[15/01/2013] News
Negli ultimi giorni si è acceso un dibattito - peraltro non è la prima volta che accade - sulla figura del presidente di Parco. Ad innescarlo le nomine, ancora in itinere, nei parchi nazionali delle Foreste Casentinesi e dei Monti Sibillini. Anche alcune associazioni ambientaliste hanno sollecitato, giustamente, delle decisioni rapide per evitare fasi commissariali.
Fino ad oggi devo riconoscere al ministro Clini il merito di aver risolto velocemente quasi tutte le nomine, superando anche alcune annose gestioni commissariali. Si è sempre passati, come è giusto e come prevede la legge, attraverso proficue concertazioni con le regioni. Penso all'Appennino Tosco-Emiliano, all'Appennino Lucano, all'Alta Murgia, al Gargano, e al Pollino, alle Cinque terre, all'Arcipelago toscano; e ancora Maddalena, Maiella. In tutti questi casi il Ministero ha trovato soluzioni in tempi brevi senza bracci di ferro con le Regioni, segnando un metodo ‘di svolta' e andando oltre esperienze del passato che io mi auguro davvero superate.
Adesso rimangono solo quattro parchi senza un presidente: i due citati all'inizio più quelli dell'Aspromonte e di Abruzzo Lazio e Molise.
Ma che caratteristiche deve avere il presidente di un parco?
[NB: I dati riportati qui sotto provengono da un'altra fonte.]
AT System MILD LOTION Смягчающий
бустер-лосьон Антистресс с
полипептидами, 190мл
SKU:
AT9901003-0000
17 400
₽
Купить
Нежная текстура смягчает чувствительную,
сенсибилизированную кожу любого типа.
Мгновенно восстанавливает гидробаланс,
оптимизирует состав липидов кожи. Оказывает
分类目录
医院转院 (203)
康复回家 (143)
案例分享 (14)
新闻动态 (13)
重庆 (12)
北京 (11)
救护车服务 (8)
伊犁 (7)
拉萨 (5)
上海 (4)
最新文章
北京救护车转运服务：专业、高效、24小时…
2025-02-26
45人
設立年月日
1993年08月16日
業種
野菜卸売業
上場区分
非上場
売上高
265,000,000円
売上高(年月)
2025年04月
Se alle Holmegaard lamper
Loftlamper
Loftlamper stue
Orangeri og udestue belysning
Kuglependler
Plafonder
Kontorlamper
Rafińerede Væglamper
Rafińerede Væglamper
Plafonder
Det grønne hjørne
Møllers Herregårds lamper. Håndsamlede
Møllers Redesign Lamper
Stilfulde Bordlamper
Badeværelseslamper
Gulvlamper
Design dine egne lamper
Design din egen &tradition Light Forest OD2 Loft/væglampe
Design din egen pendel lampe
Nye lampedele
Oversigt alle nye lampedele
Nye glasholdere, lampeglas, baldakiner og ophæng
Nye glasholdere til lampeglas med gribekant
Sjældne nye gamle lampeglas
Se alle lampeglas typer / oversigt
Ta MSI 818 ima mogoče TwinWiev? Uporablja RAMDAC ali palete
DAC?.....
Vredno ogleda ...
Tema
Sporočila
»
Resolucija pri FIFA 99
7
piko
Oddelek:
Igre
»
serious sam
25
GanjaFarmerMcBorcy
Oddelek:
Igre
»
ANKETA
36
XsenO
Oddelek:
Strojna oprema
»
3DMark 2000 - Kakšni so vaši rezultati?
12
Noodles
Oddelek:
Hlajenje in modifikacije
Se facciamo riferimento alla normativa, la Legge 394 del 1991, nulla dice rispetto a questo argomento, lasciando il ministro libero nella scelta, purché d'intesa con le Regioni. Ecco che allora entriamo nel campo delle opinioni e per questo esprimo le mie, che sono frutto dell'esperienza maturata negli anni e della conoscenza diretta di decine (forse centinaia) di presidenti di parco.
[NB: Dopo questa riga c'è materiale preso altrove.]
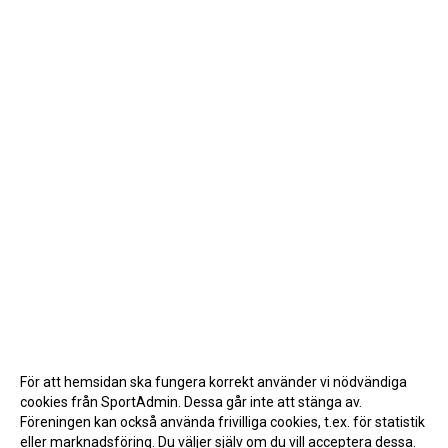
För att hemsidan ska fungera korrekt använder vi nödvändiga
cookies från SportAdmin. Dessa går inte att stänga av.
Föreningen kan också använda frivilliga cookies, t.ex. för statistik
eller marknadsföring. Du väljer själv om du vill acceptera dessa.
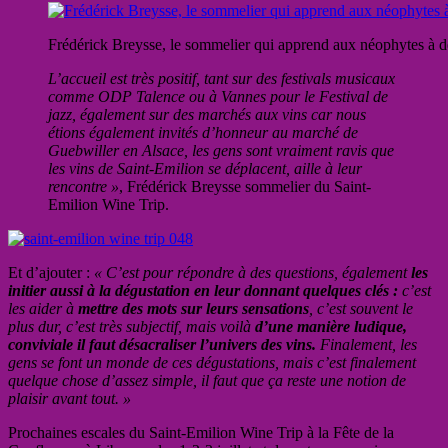
Frédérick Breysse, le sommelier qui apprend aux néophytes à 
L’accueil est très positif, tant sur des festivals musicaux
comme ODP Talence ou à Vannes pour le Festival de
jazz, également sur des marchés aux vins car nous
étions également invités d’honneur au marché de
Guebwiller en Alsace, les gens sont vraiment ravis que
les vins de Saint-Emilion se déplacent, aille à leur
rencontre »
, Frédérick Breysse sommelier du Saint-
Emilion Wine Trip.
Et d’ajouter :
« C’est pour répondre à des questions, également
les
initier aussi à la dégustation en leur donnant quelques clés :
c’est
les aider à
mettre des mots sur leurs sensations
, c’est souvent le
plus dur, c’est très subjectif, mais voilà
d’une manière ludique,
conviviale il faut désacraliser l’univers des vins.
Finalement, les
gens se font un monde de ces dégustations, mais c’est finalement
quelque chose d’assez simple, il faut que ça reste une notion de
plaisir avant tout. »
Prochaines escales du Saint-Emilion Wine Trip à la Fête de la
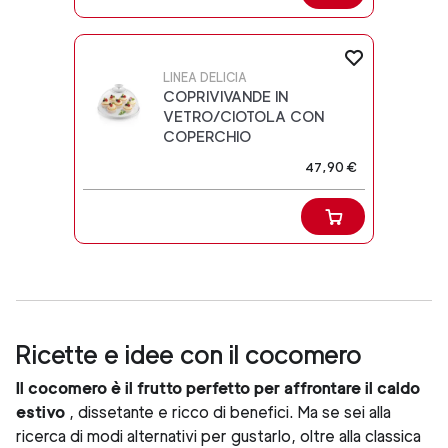
LINEA DELICIA
COPRIVIVANDE IN
VETRO/CIOTOLA CON
COPERCHIO
47,90 €
Ricette e idee con il cocomero
Il cocomero è il frutto perfetto per affrontare il caldo
estivo
, dissetante e ricco di benefici. Ma se sei alla
ricerca di modi alternativi per gustarlo, oltre alla classica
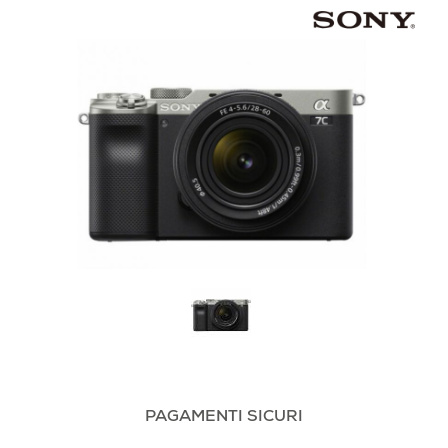
PAGAMENTI SICURI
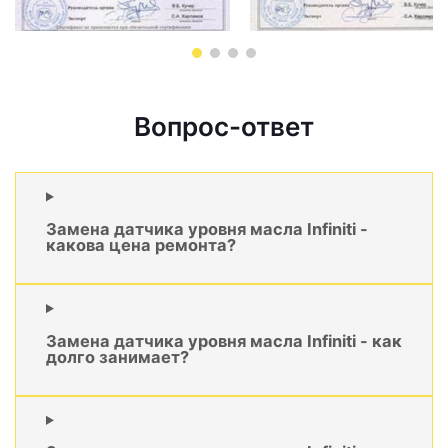
Вопрос-ответ
Замена датчика уровня масла Infiniti -
какова цена ремонта?
Замена датчика уровня масла Infiniti - как
долго занимает?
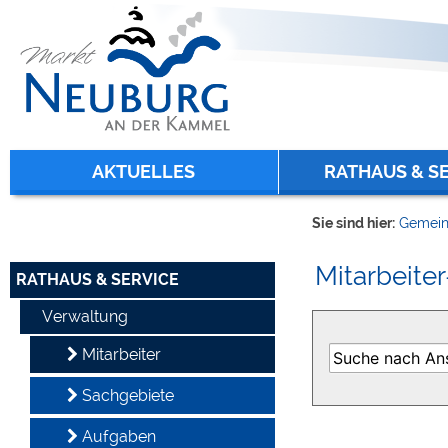
Zum Inhalt
,
zur Navigation
oder
zur Startseite
springen.
chließen
AKTUELLES
RATHAUS & S
Sie sind hier:
Gemein
Mitarbeiter
RATHAUS & SERVICE
Verwaltung
Mitarbeiter
Sachgebiete
Aufgaben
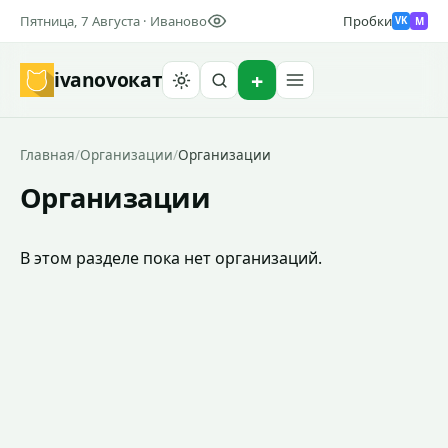
Пятница, 7 Августа · Иваново
Пробки
M
VK
ivanovo
кат
Найти
Главная
/
Организации
/
Организации
Организации
В этом разделе пока нет организаций.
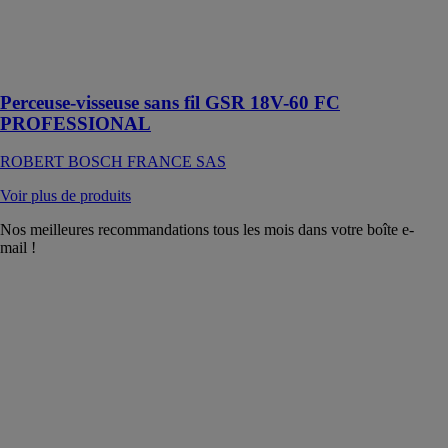
mm et pour
visser jusqu’à
un diamètre de
10 mm
Perceuse-visseuse sans fil GSR 18V-60 FC
PROFESSIONAL
ROBERT BOSCH FRANCE SAS
Voir plus de produits
Nos meilleures recommandations tous les mois dans votre boîte e-
mail !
Direi che c'è una prima serie di prerogative che a mio avviso sono comuni a qualunque amministratore pubblico e che quindi, anche il presidente di un parco deve possedere: l'onestà, il rispetto e l'orgoglio di rappresentare un'istituzione, la voglia di impegnarsi in un contesto pubblico, la capacità di saper ascoltare con attenzione anche chi esprime opinioni diverse dalle proprie, e ancora la capacità di mediare per raggiungere un risultato, la dote di leadership, la disponibilità al confronto con chi svolge gli stessi compiti in altri territori. Ma non è tutto. Per fare bene il presidente di Parco sono necessarie anche altre cose, in realtà utili anche all'amministratore di un Comune o di una Provincia: e cioè sensibilità verso le tematiche ambientali, curiosità e rispetto verso la scienza, conoscenza degli usi e costumi locali, delle tradizioni.
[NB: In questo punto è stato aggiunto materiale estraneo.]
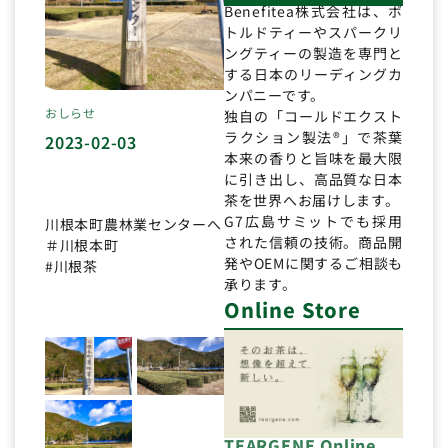
Benefitea株式会社は、ボ
トルドティーやスパークリ
ングティーの製造を専門と
する日本のリーディングカ
ンパニーです。
おしらせ
独自の「コールドエクスト
ラクション製法®」で茶葉
2023-02-03
本来の香りと旨味を最大限
に引き出し、高品質な日本
茶を世界へお届けします。
G7広島サミットでも採用
川根本町農林業センターへ
された信頼の技術。商品開
＃川根本町
発やOEMに関するご相談も
#川根茶
承ります。
Online Store
TEARGENE Online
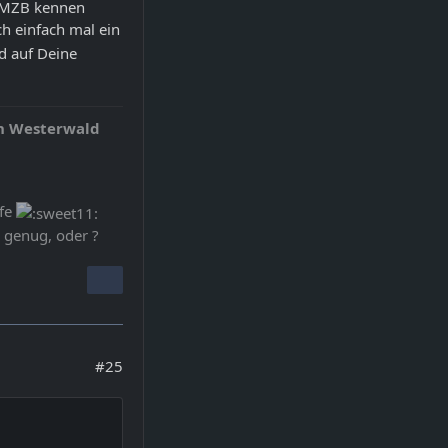
r MZB kennen
ich einfach mal ein
nd auf Deine
n Westerwald
ife
e genug, oder ?
#25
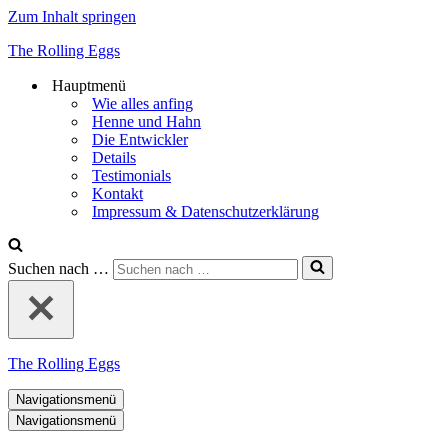
Zum Inhalt springen
The Rolling Eggs
Hauptmenü
Wie alles anfing
Henne und Hahn
Die Entwickler
Details
Testimonials
Kontakt
Impressum & Datenschutzerklärung
Suchen nach …
The Rolling Eggs
Navigationsmenü
Navigationsmenü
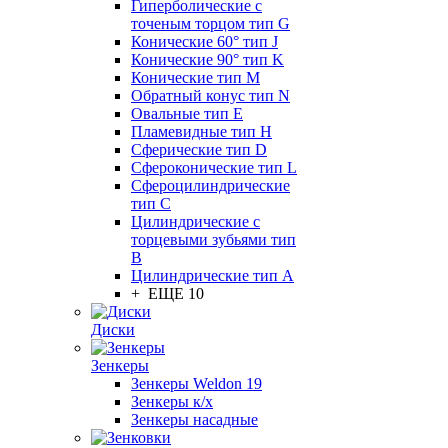
Гиперболические с
точеным торцом тип G
Конические 60° тип J
Конические 90° тип K
Конические тип M
Обратный конус тип N
Овальные тип E
Пламевидные тип H
Сферические тип D
Сфероконические тип L
Сфероцилиндрические
тип C
Цилиндрические с
торцевыми зубьями тип
B
Цилиндрические тип А
+ ЕЩЕ 10
Диски
Зенкеры
Зенкеры Weldon 19
Зенкеры к/х
Зенкеры насадные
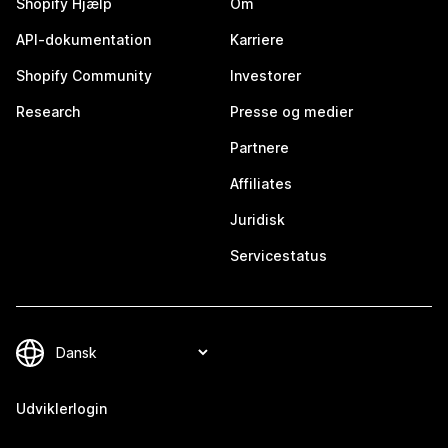
Shopify Hjælp
Om
API-dokumentation
Karriere
Shopify Community
Investorer
Research
Presse og medier
Partnere
Affiliates
Juridisk
Servicestatus
Udviklerlogin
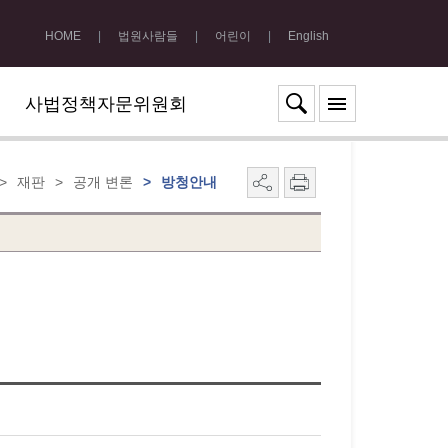
HOME
|
법원사람들
|
어린이
|
English
사법정책자문위원회
>
재판
>
공개 변론
>
방청안내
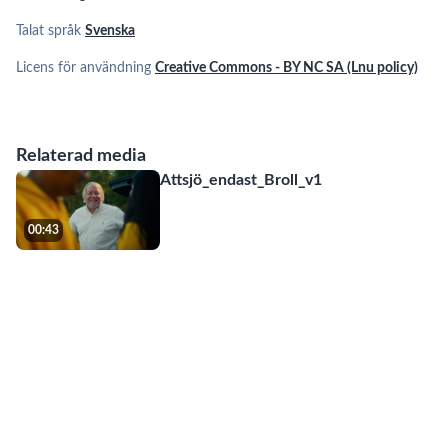
Talat språk
Svenska
Licens för användning
Creative Commons - BY NC SA (Lnu policy)
Relaterad media
Attsjö_endast_Broll_v1
00:43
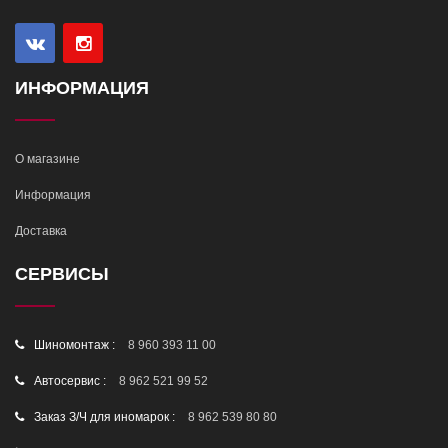
ИНФОРМАЦИЯ
О магазине
Информация
Доставка
СЕРВИСЫ
Шиномонтаж :
8 960 393 11 00
Автосервис :
8 962 521 99 52
Заказ З/Ч для иномарок :
8 962 539 80 80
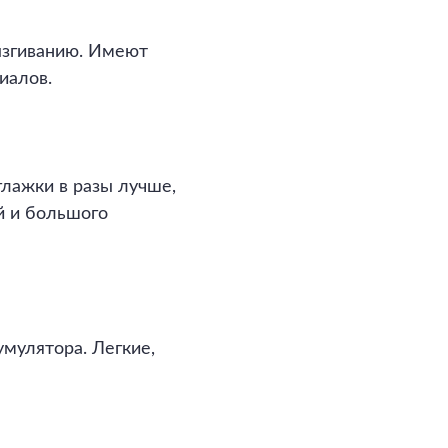
ызгиванию. Имеют
иалов.
глажки в разы лучше,
ей и большого
мулятора. Легкие,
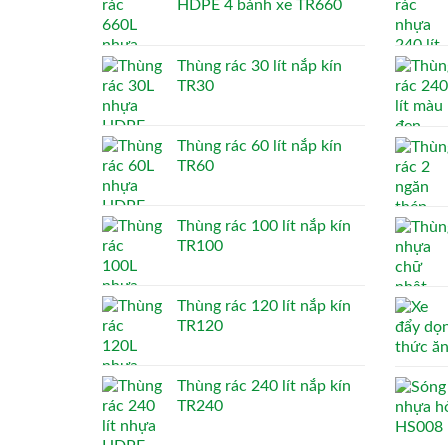
HDPE 4 bánh xe TR660
Thùng rác 30 lít nắp kín
TR30
Thùng rác 60 lít nắp kín
TR60
Thùng rác 100 lít nắp kín
TR100
Thùng rác 120 lít nắp kín
TR120
Thùng rác 240 lít nắp kín
TR240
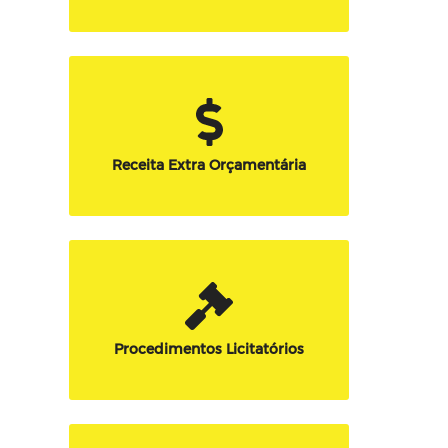
Receita Extra Orçamentária
Procedimentos Licitatórios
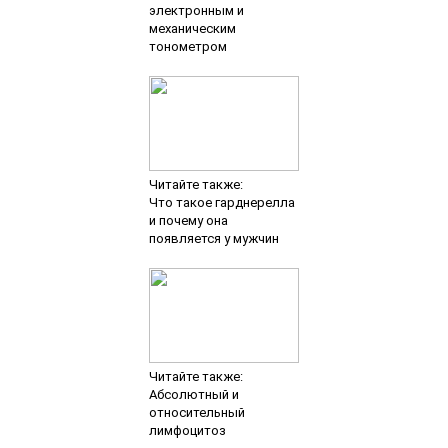
электронным и
механическим
тонометром
Читайте также:
Что такое гарднерелла
и почему она
появляется у мужчин
Читайте также:
Абсолютный и
относительный
лимфоцитоз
Non voglio eludere un punto dibattuto: il presidente di un parco deve essere un esperto di ambiente? Io ritengo che la competenza in campo ambientale possa senz'altro aiutare, ma sono altri, come ho detto, i requisiti propedeutici. Io sono biologo, mi occupo da sempre di biodiversità e ho insegnato all'università per sei anni nel corso "Gestione delle aree protette". Questo certamente mi aiuta, ma più ancora, per condurre un parco, mi hanno aiutato e mi assistono altre esperienze. Anche perché le competenze tecnico-scientifiche ed amministrative - nei parchi - ce l'hanno già, sicuramente, i dipendenti. Per essere un buon sindaco non serve avere una laurea in scienze politiche o essere un docente di diritto amministrativo. Gli atti e i progetti li fanno i segretari comunali, i dirigenti, i dipendenti. Bisogna poi considerare che con l'esperienza e "l'allenamento" si può migliorare, crescere e acquisire competenze che magari, in avvio, non fanno parte del bagaglio personale.
Ciò che invece, secondo me, è importante - e concludo - è un altro requisito: molti dei più bravi presidenti che ho conosciuto nella mia vita hanno avuto in precedenza esperienze di amministrazione locale. Sì, è vero, ho conosciuto anche bravi presidenti che questo background non lo possedevano, ma in percentuale sono più rari. Sono l'eccezione, non la regola.